Through music, art and sports enrichment classes, the teams also place special emphasis on language arts, writing and comprehension strategies for all Grades.
“Literacy is a challenge for us here at New Hope and so we are delighted to have the SuperKids team here volunteering their time to engage our children,” said Latoya Green-Ruddock, vice principal at New Hope Primary. She also extended gratitude to the Sandals Foundation for collaborating with Great Shape! Inc. to make the programme possible.
First-time volunteer with Great Shape! Inc. SuperKids, Shirley Parsons noted that a friend encouraged her to volunteer with the programme as she’s very focused on literacy and children. “Literacy is the basic foundation for anything that you’re going to do in life,” said Parsons, who has been working out of Savanna-la-mar Primary.
“The children here need not just classroom teaching but they need a lot of individual teaching, particularly after the last couple of years when there has been such a problem with COVID, the children have fallen behind. I think it’s very important that we become a part of the solution to the literacy issue,” she said. She also noted that the experience has been a challenging one but definitely one that she enjoys and would love to have again.
The SuperKids programme will stay in partnership with each school for three years and continue upgrades and maintenance on their computer labs for many years after.
While the Literacy teams remain stationed in the three partner schools, a separate computer skills team has been busy installing and refurbishing computers in a number of other schools between Westmoreland and St Elizabeth. Each computer is installed with over 30 educational software programs.

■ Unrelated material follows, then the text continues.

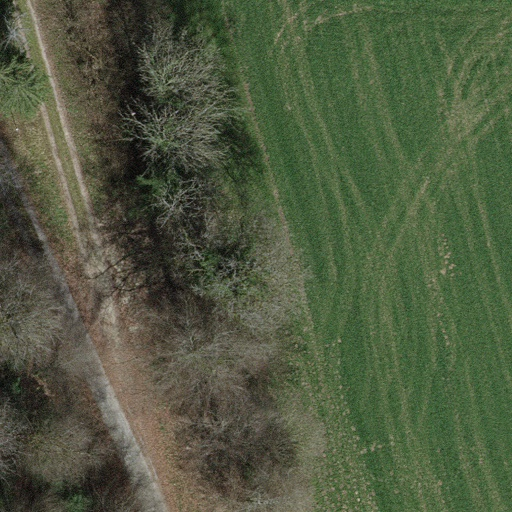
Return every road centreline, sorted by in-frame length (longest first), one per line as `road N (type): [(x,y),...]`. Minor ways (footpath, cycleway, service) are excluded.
road 1 (track): [(17,0),(138,462)]
road 2 (track): [(159,511),(0,163)]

Similar to Ross, Mellissa Anderson, Centre Manager for the Women’s Centre of Jamaica Foundation, Savanna-La-Mar wholeheartedly expressed gratitude to the SuperKids team for seven computers installed at her location.
“This donation will aid in offering the Information Technology Skill Certification in the City & Guilds Examinations. Students will also be able to do their research papers,” she noted in a thank-you letter. She also expressed gratitude for the installation of computers at the desks of the centre’s counsellors, a gesture that will aid them greatly in performing their daily tasks.
Over in St Elizabeth, Principal of Fyffes Pen Primary and Infant, Mordant Mitchell recounts that a once empty space at his school was transformed into a computer room in minutes.
“These computers will bring a world of educational experiences to our students and by extension our school community,” he said. He further noted that the smiles on the faces of the teachers and students were soulful and that the impact made by SuperKids and the Sandals Foundation can only be described as infinite and irreversible.
Vice Principal at Crawford Primary school, Kenesha Johnson shared his sentiments, noting that the donation of 10 computers to her school will definitely assist with the enrichment of lessons and expose the students to this very necessary piece of technology. The school did not have any computers prior to receiving this donation.